Le Montréal des années 10

Avec ce roman, Tremblay saisit un morceau de vie du Montréal des années 10, avec tous ses traits géographiques, culturels, culinaires. Sur la couverture, des chevaux rencontrent un tramway, image de la collision entre deux mondes. «C'est une génération qui a vécu la rencontre du modernisme et de l'ancien, note Tremblay.

C'est aussi l'époque où le joual est né, par la volonté des femmes», ajoute-t-il. Il explique que, à la fin du XIXe siècle, quand Montréal est devenu la métropole du pays, les hommes ramenaient à la maison des mots anglais que les femmes traduisaient oralement. Ainsi, «on a francisé les mots anglais, on en a fait des verbes, des adverbes. On est des inventeurs», clame-t-il, toujours aussi fier de la langue qu'il a fait entrer dans la littérature il y a plus de 40 ans.

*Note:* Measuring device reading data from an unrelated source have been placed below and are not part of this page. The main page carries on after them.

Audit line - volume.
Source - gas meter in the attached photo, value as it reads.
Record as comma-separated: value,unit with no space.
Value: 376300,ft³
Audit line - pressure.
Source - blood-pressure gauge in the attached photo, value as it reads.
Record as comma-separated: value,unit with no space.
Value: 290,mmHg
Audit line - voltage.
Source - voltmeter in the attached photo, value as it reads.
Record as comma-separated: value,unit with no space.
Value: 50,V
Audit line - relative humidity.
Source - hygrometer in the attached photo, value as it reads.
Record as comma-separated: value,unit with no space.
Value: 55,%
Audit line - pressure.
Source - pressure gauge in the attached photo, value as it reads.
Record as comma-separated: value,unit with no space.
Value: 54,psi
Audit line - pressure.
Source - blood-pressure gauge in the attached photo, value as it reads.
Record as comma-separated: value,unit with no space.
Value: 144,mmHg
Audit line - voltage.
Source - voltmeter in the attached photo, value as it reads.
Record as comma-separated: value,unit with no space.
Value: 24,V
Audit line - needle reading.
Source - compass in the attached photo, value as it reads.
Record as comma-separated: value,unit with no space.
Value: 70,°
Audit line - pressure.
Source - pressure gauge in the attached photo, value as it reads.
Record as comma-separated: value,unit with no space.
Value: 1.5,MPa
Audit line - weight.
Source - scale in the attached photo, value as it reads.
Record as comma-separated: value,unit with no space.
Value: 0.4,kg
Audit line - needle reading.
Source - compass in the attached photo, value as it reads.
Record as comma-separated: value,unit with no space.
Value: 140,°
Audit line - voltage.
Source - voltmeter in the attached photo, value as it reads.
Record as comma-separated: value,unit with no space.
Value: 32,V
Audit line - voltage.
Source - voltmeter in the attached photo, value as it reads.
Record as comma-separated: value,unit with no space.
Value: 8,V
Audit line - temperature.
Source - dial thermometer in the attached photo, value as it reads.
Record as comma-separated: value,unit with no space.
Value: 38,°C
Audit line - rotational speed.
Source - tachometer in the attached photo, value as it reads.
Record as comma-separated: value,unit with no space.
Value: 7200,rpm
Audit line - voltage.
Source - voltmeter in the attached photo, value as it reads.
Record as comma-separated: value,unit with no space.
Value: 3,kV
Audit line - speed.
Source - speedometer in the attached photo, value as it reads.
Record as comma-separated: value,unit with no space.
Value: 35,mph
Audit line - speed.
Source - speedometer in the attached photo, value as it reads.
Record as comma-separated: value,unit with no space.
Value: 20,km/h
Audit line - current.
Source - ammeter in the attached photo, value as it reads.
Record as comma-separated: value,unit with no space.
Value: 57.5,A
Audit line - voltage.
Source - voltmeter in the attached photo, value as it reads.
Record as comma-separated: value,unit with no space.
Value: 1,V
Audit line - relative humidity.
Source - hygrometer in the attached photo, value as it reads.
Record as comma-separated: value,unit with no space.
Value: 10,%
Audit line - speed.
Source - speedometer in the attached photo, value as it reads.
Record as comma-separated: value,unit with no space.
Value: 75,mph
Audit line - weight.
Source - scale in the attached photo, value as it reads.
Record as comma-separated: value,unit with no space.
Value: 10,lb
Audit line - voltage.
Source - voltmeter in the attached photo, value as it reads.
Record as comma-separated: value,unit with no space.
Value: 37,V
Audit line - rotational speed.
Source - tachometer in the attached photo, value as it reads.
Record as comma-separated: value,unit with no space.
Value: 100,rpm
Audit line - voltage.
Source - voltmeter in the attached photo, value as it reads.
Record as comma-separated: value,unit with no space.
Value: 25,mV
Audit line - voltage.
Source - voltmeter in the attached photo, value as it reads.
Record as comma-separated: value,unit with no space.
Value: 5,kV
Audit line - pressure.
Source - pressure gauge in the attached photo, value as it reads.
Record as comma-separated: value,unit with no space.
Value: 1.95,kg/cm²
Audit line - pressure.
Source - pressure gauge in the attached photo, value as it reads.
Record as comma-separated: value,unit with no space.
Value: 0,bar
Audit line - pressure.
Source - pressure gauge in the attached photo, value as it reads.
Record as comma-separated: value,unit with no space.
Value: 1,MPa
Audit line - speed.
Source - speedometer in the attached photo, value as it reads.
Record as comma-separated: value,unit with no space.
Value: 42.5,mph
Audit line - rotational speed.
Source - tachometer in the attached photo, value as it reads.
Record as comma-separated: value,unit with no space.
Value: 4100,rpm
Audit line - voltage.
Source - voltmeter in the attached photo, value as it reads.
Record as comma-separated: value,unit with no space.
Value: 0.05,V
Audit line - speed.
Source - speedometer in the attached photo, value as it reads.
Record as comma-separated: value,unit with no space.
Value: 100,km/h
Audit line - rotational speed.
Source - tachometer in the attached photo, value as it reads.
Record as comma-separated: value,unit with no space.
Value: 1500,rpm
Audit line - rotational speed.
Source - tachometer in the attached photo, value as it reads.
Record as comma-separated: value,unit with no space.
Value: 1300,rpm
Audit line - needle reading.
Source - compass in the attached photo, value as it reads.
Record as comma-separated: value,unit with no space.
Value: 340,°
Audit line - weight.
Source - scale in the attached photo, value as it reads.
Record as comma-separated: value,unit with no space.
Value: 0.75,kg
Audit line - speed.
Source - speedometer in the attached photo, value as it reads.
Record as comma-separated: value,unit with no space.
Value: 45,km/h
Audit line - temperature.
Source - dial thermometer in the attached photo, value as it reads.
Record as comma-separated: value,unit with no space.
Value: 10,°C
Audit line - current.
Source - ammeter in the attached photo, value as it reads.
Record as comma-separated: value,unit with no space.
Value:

Pour le dernier volet de cette trilogie qu'il s'apprête à écrire, Tremblay prévoit un livre plus introspectif sur la relation mère-fille. Pour la suite de sa propre traversée dans le temps, on peut imaginer une remontée encore plus loin vers l'origine, mais pour les personnages qui l'occupent actuellement, l'errance se termine au Québec.